De: Jafar Panahi. Com Jafar Panahi, Vahid Mobasheri, Mina Kavani e Reza Heydar. Drama, Irã, 2022, 107 minutos.
"Não há ursos. As histórias são inventadas pra amedontrar as pessoas."
Rodado secretamente no Irã e estrelado pelo próprio Panahi, o filme se aproveita da condição do diretor - e de suas limitações técnicas e geográficas - para um exercício metalinguístico e semidocumental poderoso. Aliás, quem acompanha a carreira do realizador sabe que, desde o prodigioso Isto Não É Um Filme (2011) - que foi enviado para o Festival de Cannes em um pendrive escondido em um bolo - tem sido assim. Fazer filmes é um suplício para Panahi. Mas ele não desiste - o que não deixa de ser um alento. Na trama de Sem Ursos, o vemos em um esforço remoto para a conclusão de uma obra onde, aparentemente, um casal em fuga se empenha em conseguir dois passaportes falsos, que lhes permitam ir para a Europa, para encontrar asilo. A vida, naturalmente, imita a arte e quando a câmera se afasta e um diálogo entre os atores se inicia, percebemos que Panahi os dirige à distância, em uma vila remota na divisa com a Turquia.

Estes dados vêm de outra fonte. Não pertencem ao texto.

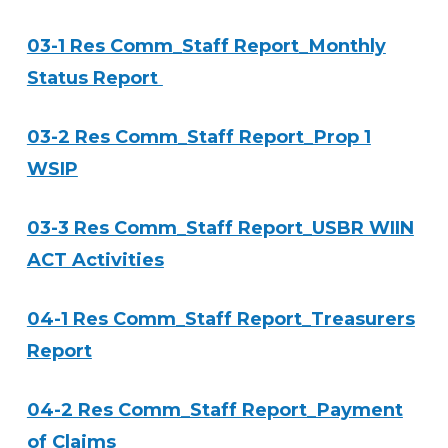
03-1 Res Comm_Staff Report_Monthly
Status Report
03-2 Res Comm_Staff Report_Prop 1
WSIP
03-3 Res Comm_Staff Report_USBR WIIN
ACT Activities
04-1 Res Comm_Staff Report_Treasurers
Report
04-2 Res Comm_Staff Report_Payment
of Claims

E como se não bastasse a perseguição política em si, Panahi perde a conexão com a sua equipe - ele até tenta capturar algum sinal de internet se afastando de sua base, até mesmo subindo no telhado (com uma escada emprestada). Não dá certo. Mas para não perder tempo, o diretor sai para o vilarejo para fazer algumas fotos do entorno. De cenários, de pessoas, da aldeia em um dia normal. Para além disso, incumbe seu senhorio - seu nome é Ghanbar (Vahid Mobasheri) - a obter algumas imagens de um casamento. O que não dá lá muito certo por conta da falta de habilidade do sujeito com o equipamento. E em meio a todas as dificuldades vistas em apenas um dia de trabalho, o assistente de produção de Panahi, Reza (Reza Heydari) o leva para um passeio em que explicita a insatisfação da equipe com a forma com que atuam. O caminho? Talvez uma fuga para a Turquia. E tudo piora quando uma jovem de nome Gozal (Daria Alei) aparece para, em desespero, suplicar para que o diretor apague uma suposta foto comprometedora dela.
Todos esses eventos servem para mostrar como as questões políticas, culturais, sociais e religiosas do País influenciam a vida de todos ali. O governo, sim, é uma barreira. Mas há as tradições entranhadas. Enraizadas. Que estão no tecido estrutural das comunidades iranianas. Não à toa, Panahi parecerá, ali pelas tantas, uma voz meio isolada em meio aquele contexto conservador imerso em superstições - e, aqui, não há nenhum tipo de pedantismo nisso, já que o problema do diretor se conecta, em alguma medida, àquele que envolve um beijo dado em alguém e que não deveria ter sido flagrado. Não por acaso, em um dos instantes mais estranhos, exóticos da projeção, Panahi é instigado a fazer um juramento a Deus de que não tirou nenhuma foto comprometedora. Em uma espécie de tribunal improvisado, o realizador não apenas liga a câmera como resolve dizer, para desespero de todos, que não compreende aquelas tradições. De alguma maneira, esses conflitos aparentemente mesquinhos, apenas preparam o terreno para as tragédias maiores. E que seguem assombrando as comunidades mais fechadas do planeta. Impactante é pouco.